= Brief 1 =
In the essay on preparing for Shavuot, turn the paragraph beginning "Women are endowed with the gift of bina yetaira" into a short bulleted list that keeps its main points.
= Brief 2 =
Carry the essay on preparing for Shavuot forward from its final sentence, writing the next paragraph.

= Extract to read =
BEGIN

By: Mrs. Rina Zinkin


[The ideas below are from a recent shiur that I attended, given by Mrs. Dina Schoonmaker.]

We now find ourselves at the spiritual station of sefirat haomer, as we try to improve ourselves to reach a level where we will be ready for Kabalat HaTorah on Shavuot. When Klal Yisrael arrived at Midbar Sinai, where they would soon receive the Torah, the pasuk says: “Vayichan sham Yisrael neged hahar.” (Shemos 19:2) Rashi points out that the Torah’s usual choice of words is “Vayachanu” (in the plural tense) to describe the encampments of Bnei Yisrael, but here, “Vayichan”( the singular tense) is used to indicate that at this encampment  Bnei Yisrael were united. Rashi says that they were “k'ish echad, b’lev echad.”

What can we do now to create the “vayechan?” What can we do to increase achdut in Klal Yisrael?

Women are endowed with the gift of bina yetaira - extra bina. Bina is the ability to have extra clarity into people and situations, the ability to notice things and to have a feeling about things. What can come with the territory of possessing bina yetaira, can be that a person becomes hypercritical of others and notices faults or weaknesses in others. We must use our gift of bina well- using our extra dose of clarity to help those around us. We must not allow ourselves to misuse our gift of bina and be overly critical of others.

END

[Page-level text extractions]

BEGIN

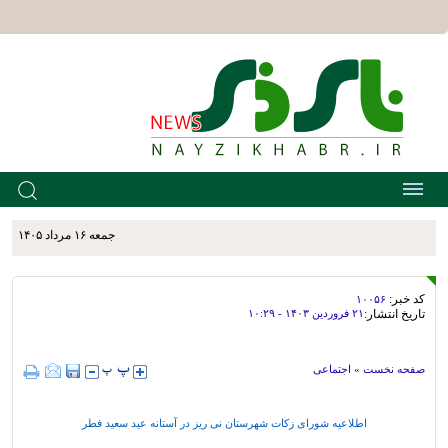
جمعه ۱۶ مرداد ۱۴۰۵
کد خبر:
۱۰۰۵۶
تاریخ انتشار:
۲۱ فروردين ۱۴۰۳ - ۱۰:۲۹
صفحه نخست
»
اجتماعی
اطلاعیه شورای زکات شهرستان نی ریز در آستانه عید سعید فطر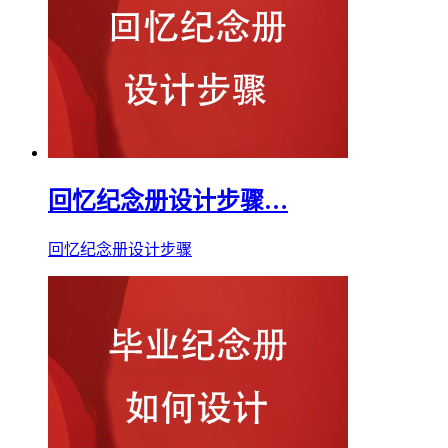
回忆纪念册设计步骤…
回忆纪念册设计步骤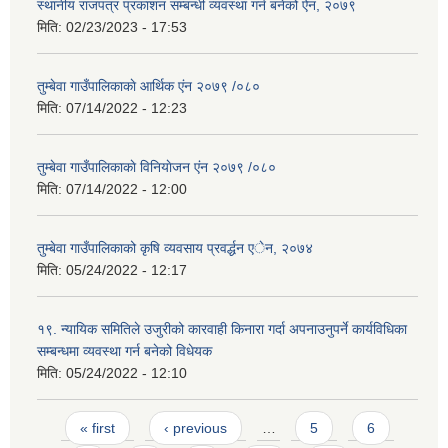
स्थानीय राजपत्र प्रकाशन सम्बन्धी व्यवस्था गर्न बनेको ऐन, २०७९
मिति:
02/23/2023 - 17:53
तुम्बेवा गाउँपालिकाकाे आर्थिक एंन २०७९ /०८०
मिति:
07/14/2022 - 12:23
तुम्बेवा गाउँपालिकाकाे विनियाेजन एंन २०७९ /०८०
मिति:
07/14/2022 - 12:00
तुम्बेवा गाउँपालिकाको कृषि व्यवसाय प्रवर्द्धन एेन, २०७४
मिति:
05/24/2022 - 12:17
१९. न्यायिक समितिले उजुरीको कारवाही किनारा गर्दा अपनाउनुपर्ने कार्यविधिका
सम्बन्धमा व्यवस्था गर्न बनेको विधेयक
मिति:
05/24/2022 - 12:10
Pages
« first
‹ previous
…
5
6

END
BEGIN

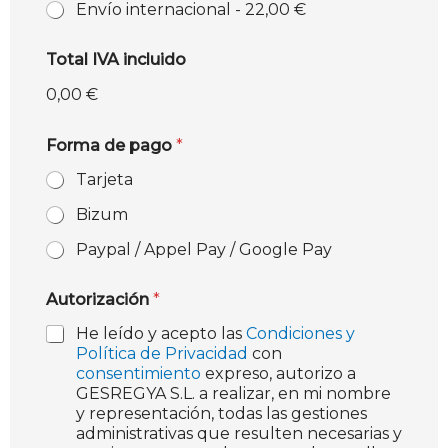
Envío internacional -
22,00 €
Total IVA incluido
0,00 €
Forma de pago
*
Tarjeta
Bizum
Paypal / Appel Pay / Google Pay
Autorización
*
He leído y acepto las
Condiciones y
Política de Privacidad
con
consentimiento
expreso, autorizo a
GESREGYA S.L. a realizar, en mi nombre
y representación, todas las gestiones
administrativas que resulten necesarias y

END
BEGIN

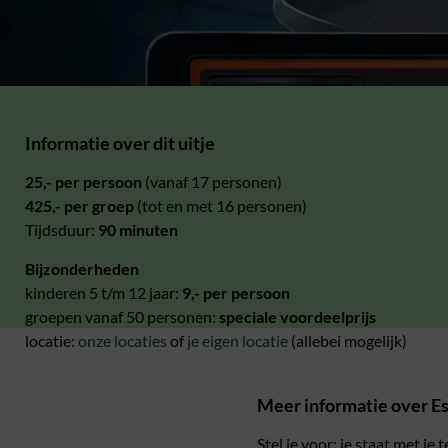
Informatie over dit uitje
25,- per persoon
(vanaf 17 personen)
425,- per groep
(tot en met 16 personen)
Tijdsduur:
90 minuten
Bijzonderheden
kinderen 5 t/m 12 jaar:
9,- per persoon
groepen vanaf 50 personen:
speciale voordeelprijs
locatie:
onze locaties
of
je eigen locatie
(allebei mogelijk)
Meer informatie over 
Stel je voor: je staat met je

END

= Exercise response 1 =
- Women are given bina yetaira, an extra measure of bina.
- Bina is extra clarity into people and situations: the ability to notice things and have a feeling about them.
- Having this gift can lead a person to become hypercritical and to notice faults or weaknesses in others.
- The gift should be used well, with that extra clarity going toward helping those around us.
- It must not be misused by being overly critical of others.

= Exercise response 2 =
One way to stop being critical of others is to practice judging people favorably. In Pirkei Avos,  perek 1: mishna 6, we read: “Yehoshua ben Perachya omer: Asey lecha rav, u’kinay lecha chaver,v’hevay  dan et kol  ha’adam  lechaf zechut”. Rav Shimshon Rafael Hirsh explains that we are allowed to choose our Rav, and we are encouraged to choose our friends. However, there are those whom we decided not to be our Rav and not to be our friends, and it is to those people - our outer circle - that “hevay dan et kol ha’adam lchaf zechut” applies. The Be’er Avos explains the mishna differently, teaching us that the “hevay dan et kol ha’adam lchaf zechus” applies to our Rav who we chose and our friends whom we chose, teaching us to not be overly critical of our inner circle - of those closest to us. The Yismach Moshe teaches that this mishna provides us with one of the tools to maintain good relationships - do not be critical - judge favorably!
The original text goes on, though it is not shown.